There is one vector add in my brook source code:
y = x + uint4(1u, 2u, 3u, 4u);
Both x and y are uint4.
I complied the code with brcc, part of the generated IL code is:
"dcl_literal l12,0x00000001,0x00000001,0x00000001,0x00000001\n"
"dcl_literal l13,0x00000002,0x00000002,0x00000002,0x00000002\n"
"dcl_literal l14,0x00000003,0x00000003,0x00000003,0x00000003\n"
"dcl_literal l15,0x00000004,0x00000004,0x00000004,0x00000004\n"

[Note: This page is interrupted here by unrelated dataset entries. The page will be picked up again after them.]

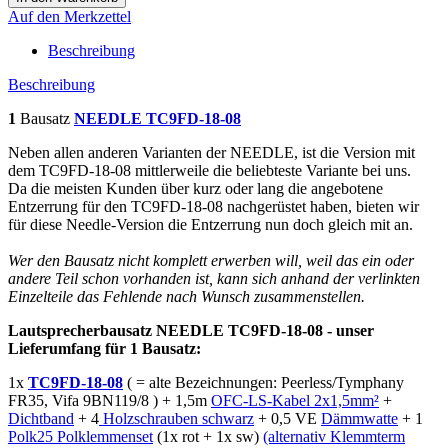
Auf den Merkzettel
Beschreibung
Beschreibung
1
Bausatz
NEEDLE TC9FD-18-08
Neben allen anderen Varianten der NEEDLE, ist die Version mit
dem TC9FD-18-08 mittlerweile die beliebteste Variante bei uns.
Da die meisten Kunden über kurz oder lang die angebotene
Entzerrung für den TC9FD-18-08 nachgerüstet haben, bieten wir
für diese Needle-Version die Entzerrung nun doch gleich mit an.
Wer den Bausatz nicht komplett erwerben will, weil das ein oder
andere Teil schon vorhanden ist, kann sich anhand der verlinkten
Einzelteile das Fehlende nach Wunsch zusammenstellen.
Lautsprecherbausatz NEEDLE TC9FD-18-08 - unser
Lieferumfang für 1 Bausatz:
1x
TC9FD-18-08
( = alte Bezeichnungen: Peerless/Tymphany
FR35, Vifa 9BN119/8 ) + 1,5m
OFC-LS-Kabel 2x1,5mm²
+
Dichtband
+ 4
Holzschrauben schwarz
+ 0,5 VE
Dämmwatte
+ 1
Polk25 Polklemmenset
(1x rot + 1x sw)
(alternativ Klemmterm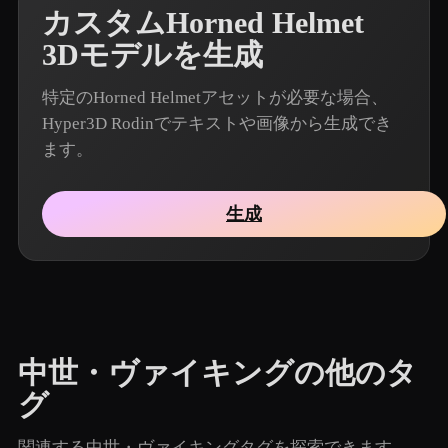
カスタムHorned Helmet
3Dモデルを生成
特定のHorned Helmetアセットが必要な場合、
Hyper3D Rodinでテキストや画像から生成でき
ます。
生成
中世・ヴァイキングの他のタ
グ
関連する中世・ヴァイキングタグを探索できます。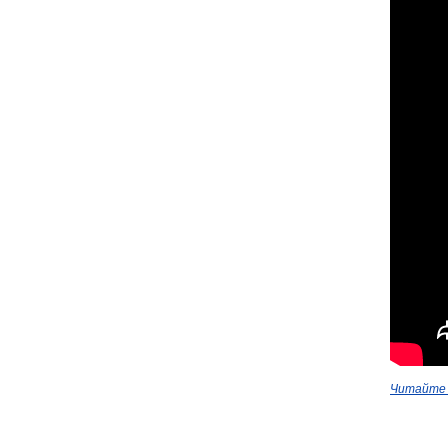
Читайте 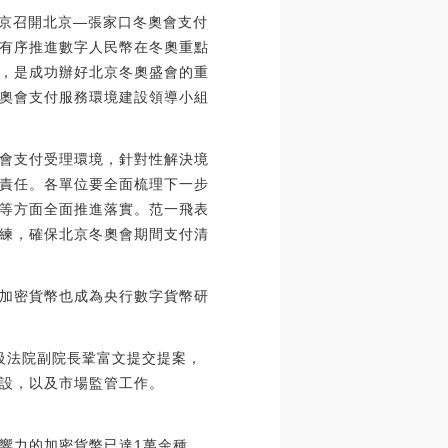
在京召開北京—張家口冬奧會支付
有序推進數字人民幣在冬奧重點
，是成功辦好北京冬奧盛會的重
奧會支付服務環境建設領導小組
會支付受理環境，針對性解決境
責任。各單位要全面梳理下一步
等方面全面推進落實。范一飛表
練，確保北京冬奧會期間支付清
加密貨幣也成為央行數字貨幣研
高級法院副院長鞏富文提交提案，
設，以及市場監管工作。
響力的加密貨幣已達1萬余種，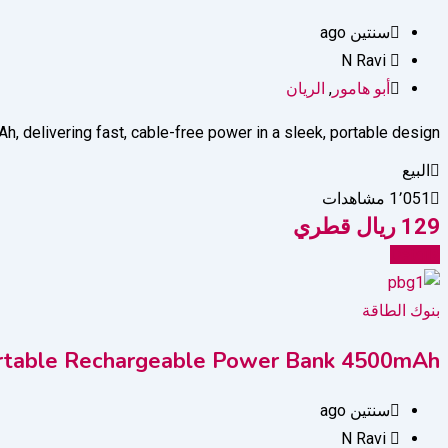
سنتين ago
N Ravi
أبو هامور
,
الريان
 delivering fast, cable-free power in a sleek, portable design.
البيع
1٬051 مشاهدات
129
ريال قطري
Details
بنوك الطاقة
ortable Rechargeable Power Bank 4500mAh
سنتين ago
N Ravi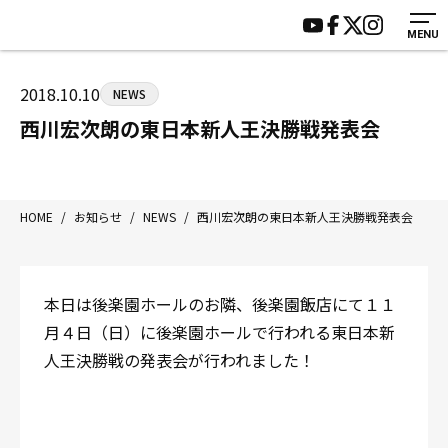
MENU
HOME
施設紹介
ジムについて
アクセス
2018.10.10
NEWS
トレーニング
会員様の声
西川宏次朗の東日本新人王決勝戦発表会
アマ・スパー各大会・キッズ
よくあるご質問
選手・スタッフ
お知らせ
入会案内
サポーター募集
HOME
/
お知らせ
/
NEWS
/
西川宏次朗の東日本新人王決勝戦発表会
見学・1日体験
お問い合わせ
法人会員について
個人情報保護方針
本日は後楽園ホールのお隣、後楽園飯店にて１１
八王子中屋ボクシングジム
月４日（日）に後楽園ホールで行われる東日本新
〒192-0072 東京都八王子市南町3-8 第2原嶋ビル1F
人王決勝戦の発表会が行われました！
Tel/Fax：042-622-7222
営業時間：月〜土 14:00〜22:00 / 日・祝 14:00〜19:00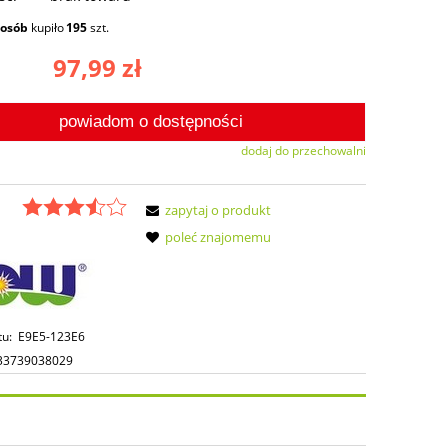
osób
kupiło
195
szt.
97,99 zł
powiadom o dostępności
dodaj do przechowalni
zapytaj o produkt
poleć znajomemu
tu:
E9E5-123E6
33739038029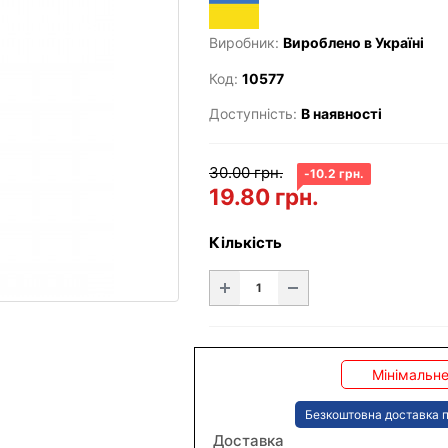
Виробник:
Вироблено в Україні
Код:
10577
Доступність:
В наявності
30.00 грн.
-10.2 грн.
19.80 грн.
Кількість
Мінімальне
Безкоштовна доставка п
Доставка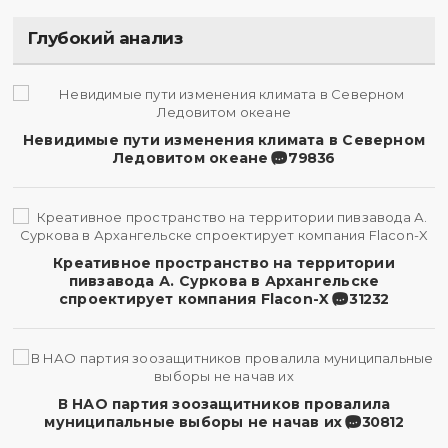
Глубокий анализ
Невидимые пути изменения климата в Северном
Ледовитом океане
79836
Креативное пространство на территории
пивзавода А. Суркова в Архангельске
спроектирует компания Flacon-X
31232
В НАО партия зоозащитников провалила
муниципальные выборы не начав их
30812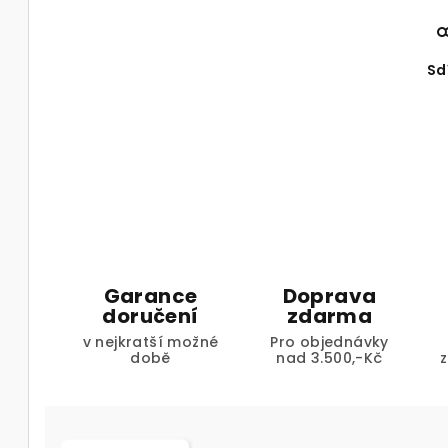
Sd
Garance
Doprava
doručení
zdarma
v nejkratší možné
Pro objednávky
době
nad 3.500,-Kč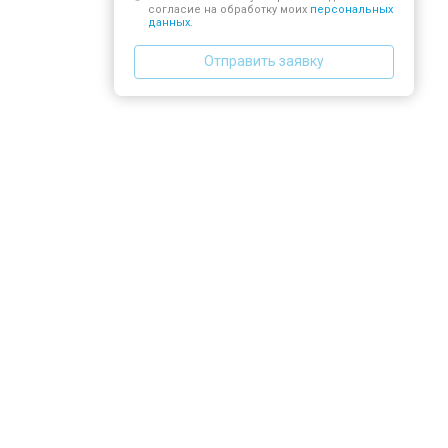
согласие на обработку моих
персональных
данных.
Отправить заявку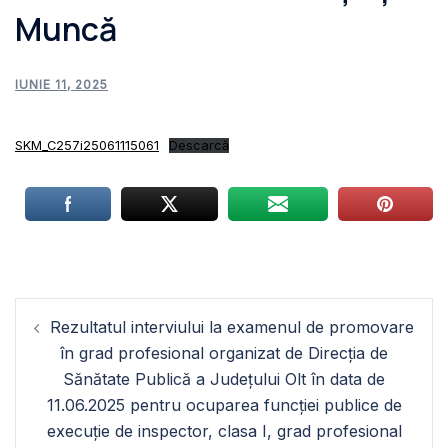
Muncă
IUNIE 11, 2025
SKM_C257i25061115061
Descarcă
Navigare
Rezultatul interviului la examenul de promovare
în
în grad profesional organizat de Direcția de
articole
Sănătate Publică a Județului Olt în data de
11.06.2025 pentru ocuparea funcției publice de
execuție de inspector, clasa I, grad profesional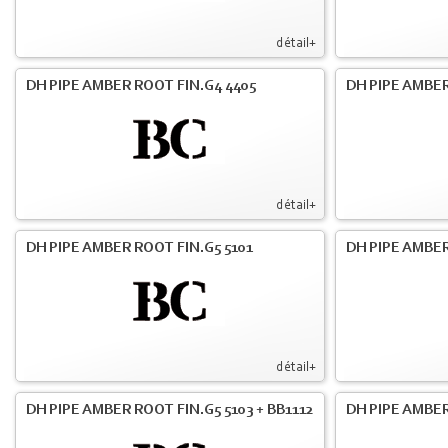
détail+
DH PIPE AMBER ROOT FIN.G4 4405
DH PIPE AMBER
détail+
DH PIPE AMBER ROOT FIN.G5 5101
DH PIPE AMBER
détail+
DH PIPE AMBER ROOT FIN.G5 5103 + BB1112
DH PIPE AMBE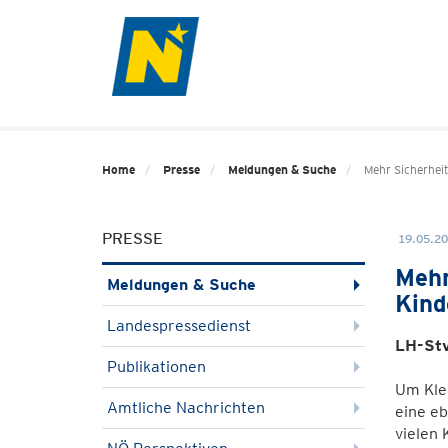
Home
Presse
Meldungen & Suche
Mehr Sicherheit
PRESSE
19.05.20
Mehr
Meldungen & Suche
Kind
Landespressedienst
LH-Stv
Publikationen
Um Klei
Amtliche Nachrichten
eine eb
vielen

"mov r285.x___,l12.x000\n"
"mov r272.x___,r285.x000\n"
"mov r286.x___,l13.x000\n"
"mov r272._y__,r286.0x00\n"
"mov r287.x___,l14.x000\n"
"mov r272.__z_,r287.00x0\n"
"mov r288.x___,l15.x000\n"
"mov r272.___w,r288.000x\n"
"iadd r273.xyzw,r269.xyzw,r272.xyzw\n"
The generated IL code looks like quite inefficient. With my basic understanding of IL, they can be optimized like this:
"dcl_literal l12,0x00000001,0x00000002,0x00000003,0x00000004\n"
"iadd r273.xyzw,r269.xyzw,l12.xyzw\n"
Is there any way to write the .br source code to instruct the brcc compiler generate the compact verision of IL code above?